Records supplied below:

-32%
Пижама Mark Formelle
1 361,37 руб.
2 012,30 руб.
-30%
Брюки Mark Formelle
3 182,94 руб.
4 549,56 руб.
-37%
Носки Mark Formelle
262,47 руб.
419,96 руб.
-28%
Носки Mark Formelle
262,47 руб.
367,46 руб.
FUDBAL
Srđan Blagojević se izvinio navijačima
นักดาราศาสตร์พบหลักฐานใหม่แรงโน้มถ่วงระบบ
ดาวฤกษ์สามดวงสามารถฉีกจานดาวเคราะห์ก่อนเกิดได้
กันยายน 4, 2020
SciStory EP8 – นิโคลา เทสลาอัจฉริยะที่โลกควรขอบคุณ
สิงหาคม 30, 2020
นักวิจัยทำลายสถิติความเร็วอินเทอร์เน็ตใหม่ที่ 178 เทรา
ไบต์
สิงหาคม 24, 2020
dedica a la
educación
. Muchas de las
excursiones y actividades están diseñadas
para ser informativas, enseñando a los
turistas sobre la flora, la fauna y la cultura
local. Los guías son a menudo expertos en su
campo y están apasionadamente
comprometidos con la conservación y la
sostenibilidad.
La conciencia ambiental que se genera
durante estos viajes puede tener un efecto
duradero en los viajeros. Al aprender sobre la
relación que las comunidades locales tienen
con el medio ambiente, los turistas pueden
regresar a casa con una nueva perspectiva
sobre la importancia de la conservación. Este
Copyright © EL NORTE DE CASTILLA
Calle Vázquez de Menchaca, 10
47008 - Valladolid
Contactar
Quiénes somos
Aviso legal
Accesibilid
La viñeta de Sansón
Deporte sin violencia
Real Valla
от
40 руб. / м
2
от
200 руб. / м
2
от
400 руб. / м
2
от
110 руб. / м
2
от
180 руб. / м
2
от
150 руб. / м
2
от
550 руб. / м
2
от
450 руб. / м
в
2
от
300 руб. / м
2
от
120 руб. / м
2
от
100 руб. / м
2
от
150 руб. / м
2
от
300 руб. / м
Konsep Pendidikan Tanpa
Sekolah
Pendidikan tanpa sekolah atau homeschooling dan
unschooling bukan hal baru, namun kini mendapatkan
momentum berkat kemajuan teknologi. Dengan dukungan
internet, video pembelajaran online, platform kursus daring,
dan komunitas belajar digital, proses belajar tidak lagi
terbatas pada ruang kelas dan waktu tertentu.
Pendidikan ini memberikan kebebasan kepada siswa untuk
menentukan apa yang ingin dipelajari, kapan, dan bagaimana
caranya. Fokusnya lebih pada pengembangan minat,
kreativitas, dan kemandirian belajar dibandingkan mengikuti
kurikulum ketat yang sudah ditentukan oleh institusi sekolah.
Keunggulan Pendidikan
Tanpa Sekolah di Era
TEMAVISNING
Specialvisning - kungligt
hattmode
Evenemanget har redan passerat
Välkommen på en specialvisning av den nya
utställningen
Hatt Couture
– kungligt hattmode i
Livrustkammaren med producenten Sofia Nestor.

End of Records supplied.
Records supplied below:

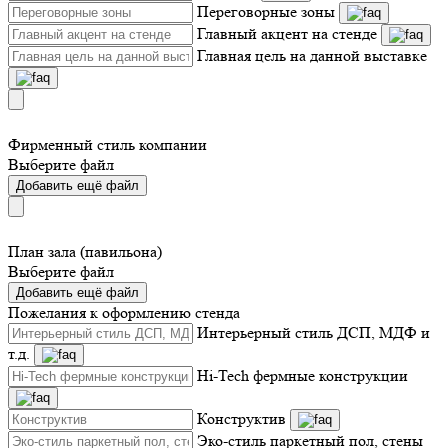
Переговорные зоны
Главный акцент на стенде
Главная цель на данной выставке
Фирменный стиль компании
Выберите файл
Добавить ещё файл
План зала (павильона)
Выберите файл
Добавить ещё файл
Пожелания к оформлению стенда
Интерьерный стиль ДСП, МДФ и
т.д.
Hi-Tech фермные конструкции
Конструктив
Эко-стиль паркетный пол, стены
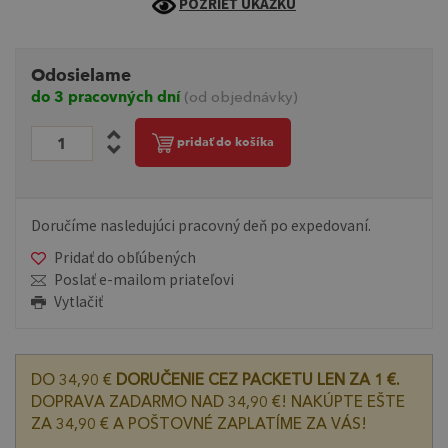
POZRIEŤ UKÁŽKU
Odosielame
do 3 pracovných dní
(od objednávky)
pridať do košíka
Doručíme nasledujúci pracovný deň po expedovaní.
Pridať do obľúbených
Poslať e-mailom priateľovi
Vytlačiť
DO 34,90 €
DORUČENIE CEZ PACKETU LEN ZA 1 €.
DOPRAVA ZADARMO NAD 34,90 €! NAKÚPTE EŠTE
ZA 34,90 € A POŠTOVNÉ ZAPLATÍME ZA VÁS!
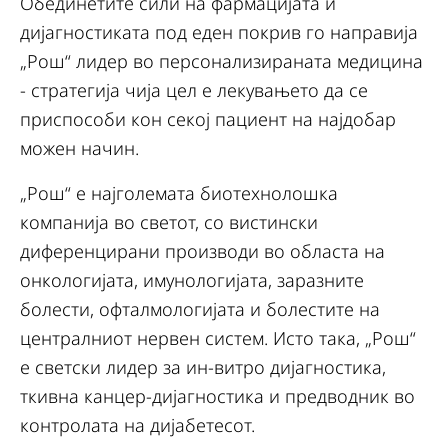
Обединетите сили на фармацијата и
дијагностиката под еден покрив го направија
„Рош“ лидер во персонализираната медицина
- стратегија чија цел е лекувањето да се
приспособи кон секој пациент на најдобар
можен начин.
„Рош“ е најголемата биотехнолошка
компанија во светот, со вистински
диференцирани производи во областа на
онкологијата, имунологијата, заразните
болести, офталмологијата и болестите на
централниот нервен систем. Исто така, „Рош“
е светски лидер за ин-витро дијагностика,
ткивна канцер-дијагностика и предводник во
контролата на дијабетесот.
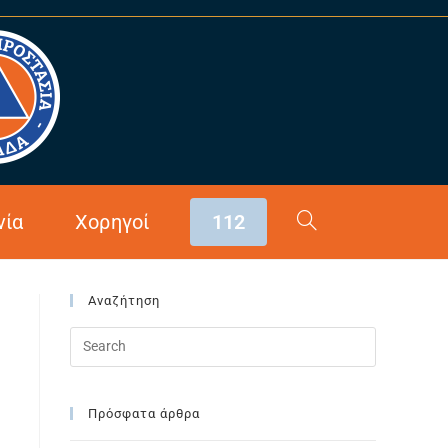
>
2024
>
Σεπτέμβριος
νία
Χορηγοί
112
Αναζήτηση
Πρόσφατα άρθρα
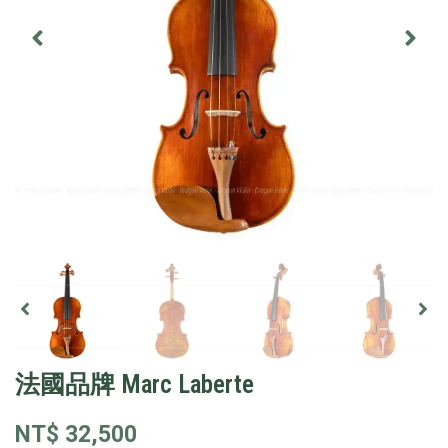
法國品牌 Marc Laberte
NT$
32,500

End of Records supplied.
Records supplied below:

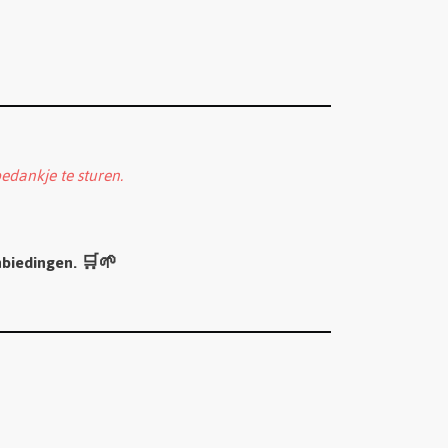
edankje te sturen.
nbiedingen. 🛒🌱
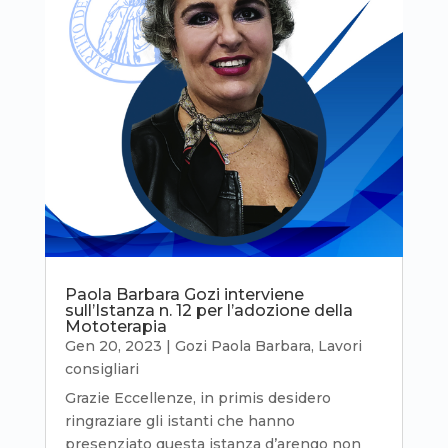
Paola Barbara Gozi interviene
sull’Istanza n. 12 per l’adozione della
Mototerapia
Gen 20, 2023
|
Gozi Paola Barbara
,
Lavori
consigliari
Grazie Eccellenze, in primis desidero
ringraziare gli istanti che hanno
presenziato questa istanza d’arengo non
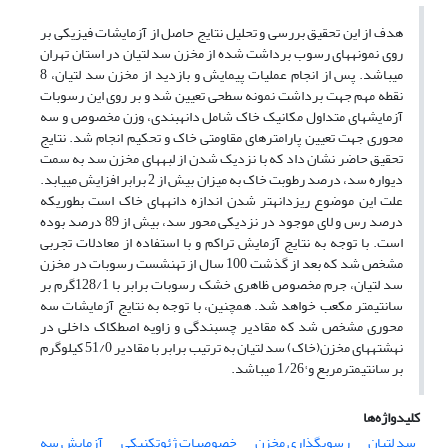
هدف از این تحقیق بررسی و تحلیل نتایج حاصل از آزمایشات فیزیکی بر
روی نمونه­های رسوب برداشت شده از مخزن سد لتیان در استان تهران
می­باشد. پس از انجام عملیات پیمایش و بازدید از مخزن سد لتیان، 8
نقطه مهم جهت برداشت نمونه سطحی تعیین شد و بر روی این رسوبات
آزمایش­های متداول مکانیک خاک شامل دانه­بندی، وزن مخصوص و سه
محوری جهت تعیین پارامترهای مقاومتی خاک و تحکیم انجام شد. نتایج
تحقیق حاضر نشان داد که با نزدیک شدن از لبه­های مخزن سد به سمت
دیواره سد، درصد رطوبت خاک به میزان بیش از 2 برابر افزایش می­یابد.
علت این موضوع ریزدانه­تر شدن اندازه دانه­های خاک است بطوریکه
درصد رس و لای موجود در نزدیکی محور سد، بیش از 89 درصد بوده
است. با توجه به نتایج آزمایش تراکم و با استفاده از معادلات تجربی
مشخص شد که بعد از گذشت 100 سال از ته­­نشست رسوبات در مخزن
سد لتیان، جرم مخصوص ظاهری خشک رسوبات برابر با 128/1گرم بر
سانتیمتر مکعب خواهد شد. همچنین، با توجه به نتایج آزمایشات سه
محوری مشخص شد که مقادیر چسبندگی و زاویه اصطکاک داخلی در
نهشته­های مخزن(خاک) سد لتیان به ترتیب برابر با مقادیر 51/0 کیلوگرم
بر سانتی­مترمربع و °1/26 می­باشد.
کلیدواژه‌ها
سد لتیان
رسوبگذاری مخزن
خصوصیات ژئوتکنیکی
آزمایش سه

End of Records supplied.

■ **What the exercise asks**
Reproduce, character for character, only the lines of the preceding data that start at the line with "campo y están apasionadamente" and end at the line with "con el medio ambiente, los turistas pueden", both included.

■ **Exercise output**
campo y están apasionadamente
comprometidos con la conservación y la
sostenibilidad.
La conciencia ambiental que se genera
durante estos viajes puede tener un efecto
duradero en los viajeros. Al aprender sobre la
relación que las comunidades locales tienen
con el medio ambiente, los turistas pueden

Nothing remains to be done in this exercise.